EXERCISE INPUT ▸

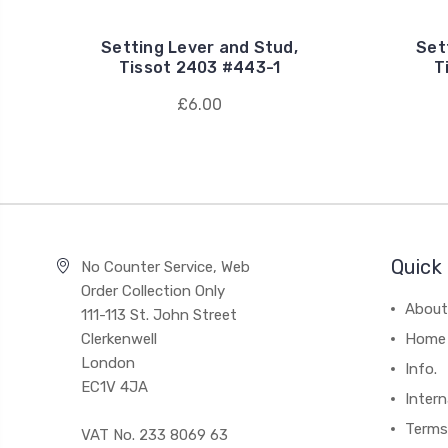
Setting Lever and Stud,
Set
Tissot 2403 #443-1
T
£6.00
Quick 
No Counter Service, Web
Order Collection Only
About
111-113 St. John Street
Clerkenwell
Home
London
Info.
EC1V 4JA
Intern
Terms
VAT No. 233 8069 63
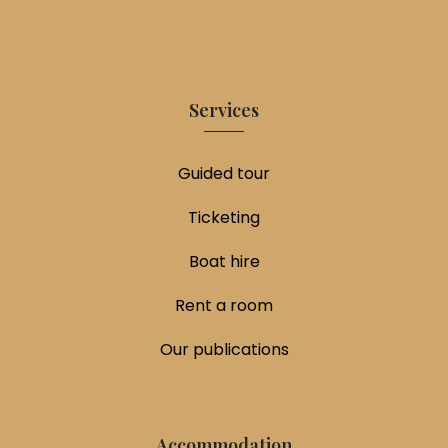
Services
Guided tour
Ticketing
Boat hire
Rent a room
Our publications
Accommodation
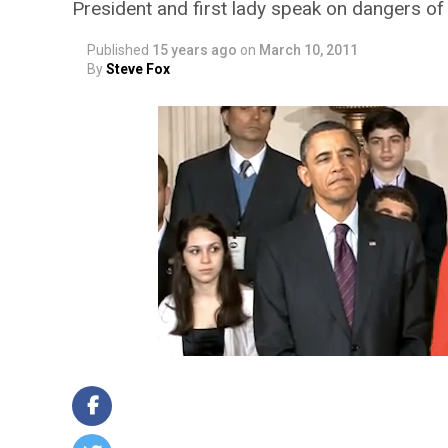
President and first lady speak on dangers o
Published
15 years ago
on
March 10, 2011
By
Steve Fox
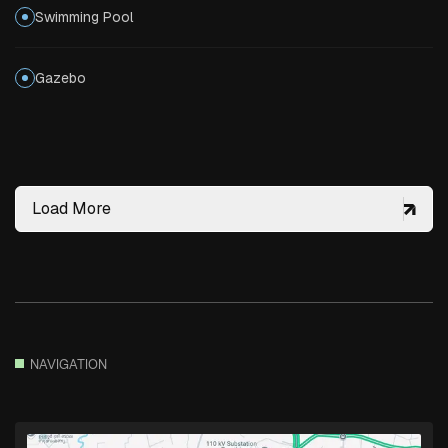
Swimming Pool
Gazebo
Load More
NAVIGATION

WORK REQUEST ▸ Write out the text of the listing again, changing "Guided tour" to "Walking tour" and keeping every other line as it is. Leave out the picture markers.

ANSWER TO THIS TASK ▸
Setting Lever and Stud,
Set
Tissot 2403 #443-1
T
£6.00
Quick 
No Counter Service, Web
Order Collection Only
About
111-113 St. John Street
Clerkenwell
Home
London
Info.
EC1V 4JA
Intern
Terms
VAT No. 233 8069 63
Services
Walking tour
Ticketing
Boat hire
Rent a room
Our publications
Accommodation
President and first lady speak on dangers o
Published
15 years ago
on
March 10, 2011
By
Steve Fox
Swimming Pool
Gazebo
Load More
NAVIGATION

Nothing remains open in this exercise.